Calculate the present value needed to have $50,000 in three years with a 20% interest rate, compounded annually and continuously. Round the answer to the nearest integer.
Understand the Problem
The question asks to calculate the present value needed to reach a future value of $50,000 in three years with a 20% interest rate, compounded annually and continuously. The final answer must be an integer.
Answer
Annual Compounding: $28935$ Continuous Compounding: $27440$
Answer for screen readers
Annual Compounding: $28,935$ Continuous Compounding: $27,440$
Steps to Solve
- Calculate the present value with annual compounding
The formula for present value (PV) with annual compounding is: $PV = \frac{FV}{(1 + r)^n}$ Where: $FV =$ Future Value = $50,000 $r =$ interest rate = 20% = 0.20 $n =$ number of years = 3
Plug in given values: $PV = \frac{50000}{(1 + 0.20)^3}$
- Simplify the equation
Calculate $(1 + 0.20)^3$: $(1 + 0.20)^3 = (1.20)^3 = 1.728$
Now divide 50000 by 1.728: $PV = \frac{50000}{1.728} \approx 28935.185$
- Calculate the present value with continuous compounding
The formula for present value with continuous compounding is: $PV = FV \cdot e^{-rt}$ Where: $FV =$ Future Value = $50,000 $r =$ interest rate = 20% = 0.20 $t =$ number of years = 3 $e \approx 2.71828$
Plug in given values: $PV = 50000 \cdot e^{-0.20 \cdot 3}$
- Simplify the equation
Calculate the exponent: $-0.20 \cdot 3 = -0.6$
Calculate $e^{-0.6}$: $e^{-0.6} \approx 0.5488$
Now multiply 50000 by 0.5488: $PV = 50000 \cdot 0.5488 \approx 27440$
- Provide both answers, rounded to integers
The present value with annual compounding is approximately $28,935$. The present value with continuous compounding is approximately $27,440$.

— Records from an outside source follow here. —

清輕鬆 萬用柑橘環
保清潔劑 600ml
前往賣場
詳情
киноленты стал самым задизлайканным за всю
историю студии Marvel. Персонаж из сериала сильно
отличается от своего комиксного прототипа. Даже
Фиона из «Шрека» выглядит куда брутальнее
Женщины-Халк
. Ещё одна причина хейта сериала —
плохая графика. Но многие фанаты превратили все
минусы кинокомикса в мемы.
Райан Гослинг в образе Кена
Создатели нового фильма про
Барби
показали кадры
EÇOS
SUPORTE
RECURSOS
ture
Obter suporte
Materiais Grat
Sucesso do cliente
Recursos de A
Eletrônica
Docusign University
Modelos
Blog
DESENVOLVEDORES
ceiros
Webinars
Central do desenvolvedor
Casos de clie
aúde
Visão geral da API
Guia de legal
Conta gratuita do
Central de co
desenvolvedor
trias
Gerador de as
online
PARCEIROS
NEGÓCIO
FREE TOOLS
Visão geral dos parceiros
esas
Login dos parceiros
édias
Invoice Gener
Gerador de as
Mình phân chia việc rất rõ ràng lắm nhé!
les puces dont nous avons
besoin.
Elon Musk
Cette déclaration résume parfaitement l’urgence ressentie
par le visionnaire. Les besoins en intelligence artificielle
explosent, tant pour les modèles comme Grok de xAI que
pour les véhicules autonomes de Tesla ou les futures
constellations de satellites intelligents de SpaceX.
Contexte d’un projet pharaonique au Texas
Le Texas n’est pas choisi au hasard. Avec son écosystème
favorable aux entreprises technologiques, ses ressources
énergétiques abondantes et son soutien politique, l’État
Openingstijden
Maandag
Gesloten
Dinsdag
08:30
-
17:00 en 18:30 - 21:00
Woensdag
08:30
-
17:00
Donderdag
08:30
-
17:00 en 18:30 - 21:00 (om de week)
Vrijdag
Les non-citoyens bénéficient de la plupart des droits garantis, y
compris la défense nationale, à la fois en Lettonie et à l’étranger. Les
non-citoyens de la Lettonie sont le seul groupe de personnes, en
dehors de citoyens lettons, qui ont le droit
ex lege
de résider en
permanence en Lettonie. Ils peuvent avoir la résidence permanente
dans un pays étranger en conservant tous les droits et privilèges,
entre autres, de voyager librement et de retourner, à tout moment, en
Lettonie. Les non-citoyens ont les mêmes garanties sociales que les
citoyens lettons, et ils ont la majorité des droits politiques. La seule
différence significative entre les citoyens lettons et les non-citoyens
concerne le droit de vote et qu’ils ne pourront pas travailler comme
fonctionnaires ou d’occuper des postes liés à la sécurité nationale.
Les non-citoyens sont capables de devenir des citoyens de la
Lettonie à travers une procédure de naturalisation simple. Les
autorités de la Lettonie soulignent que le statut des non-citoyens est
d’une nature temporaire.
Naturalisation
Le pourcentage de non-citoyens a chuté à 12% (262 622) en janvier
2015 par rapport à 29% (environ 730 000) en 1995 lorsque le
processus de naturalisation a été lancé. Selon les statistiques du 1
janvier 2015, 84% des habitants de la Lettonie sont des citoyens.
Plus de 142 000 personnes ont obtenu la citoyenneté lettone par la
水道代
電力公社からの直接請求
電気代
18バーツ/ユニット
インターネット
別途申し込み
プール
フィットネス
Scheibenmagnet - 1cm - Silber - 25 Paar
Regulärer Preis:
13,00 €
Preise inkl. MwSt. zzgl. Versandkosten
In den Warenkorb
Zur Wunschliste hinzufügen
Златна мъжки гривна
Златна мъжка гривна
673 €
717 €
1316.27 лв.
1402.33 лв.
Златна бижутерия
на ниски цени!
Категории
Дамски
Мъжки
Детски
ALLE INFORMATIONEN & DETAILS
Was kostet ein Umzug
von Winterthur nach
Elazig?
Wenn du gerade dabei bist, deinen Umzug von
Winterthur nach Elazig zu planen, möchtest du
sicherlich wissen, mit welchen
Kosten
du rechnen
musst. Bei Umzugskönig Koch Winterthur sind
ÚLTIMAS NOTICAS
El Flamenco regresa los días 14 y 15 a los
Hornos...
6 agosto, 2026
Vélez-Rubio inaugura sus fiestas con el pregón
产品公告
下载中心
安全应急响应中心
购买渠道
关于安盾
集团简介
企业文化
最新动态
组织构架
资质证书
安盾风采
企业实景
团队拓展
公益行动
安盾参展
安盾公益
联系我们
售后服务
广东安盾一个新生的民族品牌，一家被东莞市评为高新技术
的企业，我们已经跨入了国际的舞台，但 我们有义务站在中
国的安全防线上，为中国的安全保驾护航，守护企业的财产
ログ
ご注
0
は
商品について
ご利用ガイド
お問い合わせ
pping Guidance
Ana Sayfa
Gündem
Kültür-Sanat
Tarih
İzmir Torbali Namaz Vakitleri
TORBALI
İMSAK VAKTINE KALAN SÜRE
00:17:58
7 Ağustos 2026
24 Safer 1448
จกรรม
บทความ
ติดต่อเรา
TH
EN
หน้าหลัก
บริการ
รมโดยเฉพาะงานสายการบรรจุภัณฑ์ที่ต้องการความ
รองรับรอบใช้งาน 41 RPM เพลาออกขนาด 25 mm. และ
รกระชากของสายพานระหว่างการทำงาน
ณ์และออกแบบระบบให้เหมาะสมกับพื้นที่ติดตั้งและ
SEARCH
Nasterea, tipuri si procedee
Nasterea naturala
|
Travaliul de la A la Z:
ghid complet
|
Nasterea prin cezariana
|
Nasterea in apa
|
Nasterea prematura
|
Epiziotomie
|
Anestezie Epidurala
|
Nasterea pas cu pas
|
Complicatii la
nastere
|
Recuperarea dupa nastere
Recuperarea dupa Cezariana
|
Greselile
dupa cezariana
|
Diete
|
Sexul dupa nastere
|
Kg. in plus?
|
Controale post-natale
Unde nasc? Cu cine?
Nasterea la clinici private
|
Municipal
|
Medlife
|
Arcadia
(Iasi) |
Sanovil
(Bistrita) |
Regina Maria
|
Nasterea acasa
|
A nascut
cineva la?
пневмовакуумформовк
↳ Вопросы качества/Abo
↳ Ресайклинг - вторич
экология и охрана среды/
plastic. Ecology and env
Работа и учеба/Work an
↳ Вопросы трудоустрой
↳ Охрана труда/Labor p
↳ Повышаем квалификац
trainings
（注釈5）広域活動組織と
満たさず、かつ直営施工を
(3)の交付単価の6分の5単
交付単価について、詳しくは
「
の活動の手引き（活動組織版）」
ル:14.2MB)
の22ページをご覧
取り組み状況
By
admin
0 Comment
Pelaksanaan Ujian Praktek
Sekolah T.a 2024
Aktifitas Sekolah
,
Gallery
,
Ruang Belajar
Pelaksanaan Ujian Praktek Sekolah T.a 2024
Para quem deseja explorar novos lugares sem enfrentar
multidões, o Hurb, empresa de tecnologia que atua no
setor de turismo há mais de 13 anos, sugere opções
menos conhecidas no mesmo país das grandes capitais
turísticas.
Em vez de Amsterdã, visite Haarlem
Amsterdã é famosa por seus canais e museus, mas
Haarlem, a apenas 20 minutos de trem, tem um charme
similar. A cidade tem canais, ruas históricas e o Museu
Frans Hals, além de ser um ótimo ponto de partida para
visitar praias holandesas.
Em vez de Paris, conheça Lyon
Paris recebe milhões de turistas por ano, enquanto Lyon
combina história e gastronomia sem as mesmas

Annual Compounding: $28,935$ Continuous Compounding: $27,440$
More Information
The difference in present value between annual and continuous compounding arises because continuous compounding allows interest to be earned and reinvested constantly, leading to faster growth compared to annual compounding. Thus, to reach the same future value, a smaller present value is required with continuous compounding.
Tips
A common mistake is using the future value formula instead of the present value formula or incorrectly applying the interest rate or number of years in the formulas. For continuous compounding, not knowing the correct formula, or incorrectly calculating $e^{-rt}$ will lead to errors. Also misinterpreting the question and rounding at intermediary steps can cause errors. Rounding should only be done when providing the final answer to ensure accuracy.